La iniciativa abarca plataformas educativas y también la entrega de tabletas para estudiar en casa. Incluso ha logrado la instalación de antenas en barrios populares de Guayaquil para facilitar la conectividad de 10 000 escolares.

“Partimos de una estadística general que nos dice que se aprende un 15% si solo se entrega las fichas pedagógicas. Pero si los alumnos acceden a una tableta, tienen conexión a Internet y sus maestros se capacitan, se puede llegar al 95%”, asegura Diego Carrera, director de Explora 5.0.

Pero las fichas son la única opción en otras zonas con poca conectividad, como Flor de Bastión, al noroeste. Allí Diana Demera es la evangelizadora de las letras y los números.

Cada semana reúne a 60 niños en la iglesia Juan Pablo II, donde también dirige el grupo pastoral, para darles clases dentro del proyecto Estoy contigo. Ella y otros cuatro educadores ofrendan su tiempo libre para dar apoyo pedagógico.

“Rescatamos a los niños que no querían estudiar o que habían abandonado la escuela porque sus padres no podían ayudarles en casa”. El grupo incluye a 20 niños con distintos tipos de discapacidad.

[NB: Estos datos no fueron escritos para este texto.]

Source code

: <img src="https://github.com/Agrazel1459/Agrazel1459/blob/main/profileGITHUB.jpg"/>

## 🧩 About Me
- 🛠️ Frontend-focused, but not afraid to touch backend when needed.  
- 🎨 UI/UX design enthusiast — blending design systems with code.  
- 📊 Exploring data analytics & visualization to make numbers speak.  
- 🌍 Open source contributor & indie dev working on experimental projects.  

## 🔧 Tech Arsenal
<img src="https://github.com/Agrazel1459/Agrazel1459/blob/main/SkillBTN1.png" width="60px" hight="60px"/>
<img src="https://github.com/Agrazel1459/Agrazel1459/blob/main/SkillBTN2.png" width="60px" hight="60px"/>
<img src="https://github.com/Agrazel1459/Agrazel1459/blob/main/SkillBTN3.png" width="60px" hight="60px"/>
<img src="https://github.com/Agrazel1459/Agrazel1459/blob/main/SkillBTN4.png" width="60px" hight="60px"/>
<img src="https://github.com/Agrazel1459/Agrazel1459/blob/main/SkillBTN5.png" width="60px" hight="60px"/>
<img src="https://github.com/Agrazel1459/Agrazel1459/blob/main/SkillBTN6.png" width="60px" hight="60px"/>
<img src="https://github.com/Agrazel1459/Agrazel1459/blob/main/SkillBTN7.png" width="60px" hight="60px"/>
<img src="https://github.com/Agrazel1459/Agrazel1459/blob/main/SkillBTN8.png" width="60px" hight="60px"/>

Con su labor, los voluntarios también rescatan grandes sueños en estos pequeños y alejados barrios. En el Guasmo, donde Denisse da soporte, hay niños que quieren ser médicos, policías, futbolistas…

Su trabajo tiene el respaldo del Comité Permanente por la Defensa de los Derechos Humanos, que ha replicado las clases de refuerzo en otros cinco sectores de Guayaquil. Suelin Noriega dirige el programa que ha llegado a 225 niños, la mitad de ellos en condición de movilidad humana.

“Esta forma tan despersonalizada de educar en medio de la pandemia ha dejado vacíos -asegura-. Hay niños que no saben leer ni escribir, a pesar de su edad. Por eso el siguiente paso será empezar un programa de lectoescritura”.